Frailty was screened with the self-reported Barber questionnaire [27] in its Spanish validated version [28]. This questionnaire assesses functional status, psychosocial functioning, neurosensory deficits, self-reported health, social support, and previous year hospital admissions. The three major domains in frailty [29]-physical, psychological and social-are represented. It is a 9-item screening tool, easy to understand and self-administer, which identifies individuals who may be at risk of dependency. Any positive item indicates frailty. A cutoff of 2 was applied to increase the positive predictive value of the test since most patients had a recent admission in the previous year.

Statistical methods

Demographic and clinical data were summarized with basic descriptive statistics in the total cohort. For quantitative variables arithmetic mean (± standard deviation) or median (interquartile range) were calculated as appropriate, and P values derived from a two-sample t-test (U-Mann–Whitney tests were used for skewed data). For qualitative variables, percentages within specified groups were calculated and P values were derived using Chi [2] tests. All the tests were two-sided; differences were considered significant at the p < 0.05 level.

#### Required actions
1: Decide whether each statement below agrees with the frailty methods excerpt. Answer yes or no for each, and quote the words from the excerpt that decide it.
(a) The Barber questionnaire used for screening has nine items.
(b) A cutoff of 2 was chosen to lower the positive predictive value of the test.
(c) Skewed quantitative data were compared with a two-sample t-test.
2: Go on with the frailty methods excerpt, writing on from its last sentence.

#### Provided material
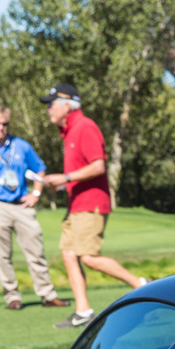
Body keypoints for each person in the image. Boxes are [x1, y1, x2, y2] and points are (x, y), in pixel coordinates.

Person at [38, 83, 145, 329]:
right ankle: (83, 310)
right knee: (68, 254)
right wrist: (63, 185)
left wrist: (65, 178)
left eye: (51, 105)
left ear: (67, 105)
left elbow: (98, 166)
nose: (48, 110)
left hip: (91, 204)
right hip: (76, 204)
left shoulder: (85, 127)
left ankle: (140, 284)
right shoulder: (68, 131)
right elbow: (82, 171)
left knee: (88, 257)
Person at [0, 106, 66, 311]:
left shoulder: (21, 146)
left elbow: (39, 169)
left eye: (5, 124)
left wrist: (36, 194)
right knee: (3, 255)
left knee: (35, 250)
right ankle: (12, 296)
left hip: (21, 204)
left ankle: (47, 294)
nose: (1, 128)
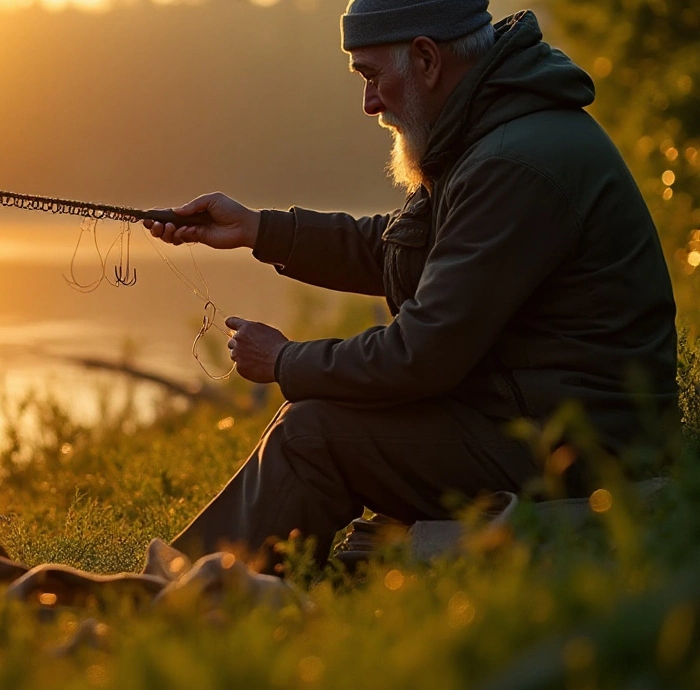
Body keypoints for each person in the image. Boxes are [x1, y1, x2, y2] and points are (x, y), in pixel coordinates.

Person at [145, 0, 678, 567]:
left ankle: (180, 597)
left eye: (373, 77)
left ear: (426, 58)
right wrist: (259, 230)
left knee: (313, 436)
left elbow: (421, 355)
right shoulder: (492, 131)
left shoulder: (512, 163)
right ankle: (196, 583)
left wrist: (284, 361)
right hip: (534, 422)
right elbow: (403, 249)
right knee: (315, 424)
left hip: (580, 450)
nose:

#### Answers for the tasks
1:
(a) Yes: "It is a 9-item screening tool"
(b) No: "A cutoff of 2 was applied to increase the positive predictive value of the test"
(c) No: "U-Mann–Whitney tests were used for skewed data"

2:
The following clinical variables were dichotomized before entering the linear regression model: age over 65/ below 65, higher education meaning more than 10 years versus less than 10 years of formal education, mild NYHA class I, II versus advanced NYHA III, IV, preserved left ventricle ejection fraction vs. impaired, heart rate over 70 versus HR below 70 as heart rate over 70 is a marker of disease severity and mortality predictor [30]. albumin <3,5 yes/no. NtproBNP was dichotomized over the median as multiple factors influence its values beyond the predictive cut off 1000. Logistic regression models (enter) were generated to explore the relationships between dichotomous and clinical variables. Clinical, functional and biochemical values, echocardiography and co-existing diseases were used as explanatory variables. Univariate analysis was composed of the comparison of cognitive impairment/cognitive normal according to MMSE age-education cut-off scores. Differences between the cognitively normal/impaired groups were calculated using logistic regression model one-to one analyses.

Variables that showed statistical significance (p <0.10) in the univariate analysis were included in the multivariable logistic regression (enter method) using MMSE age-and education-corrected scores as the main variable. Three logistic regression models (enter) were completed. Model one included only the clinical factors, model two included psychosocial factors and model three both clinical and psychosocial factors. Results were presented as odds ratios (OR) with 95 % confidence intervals (CI). The Hosmer-Lemeshow chi-square test was used to assess the models’ goodness-of-fit. Various models were developed, including several combinations of adjustment variables. Co-linearity problems were not observed as the change of the standard coefficient errors was not relevant in terms of loss of statistical significance.

All models were carried out in the final patient sample (n = 525). SPSS® version 13.0 (IBM, Armonk, NY, USA) was employed for statistical analyses.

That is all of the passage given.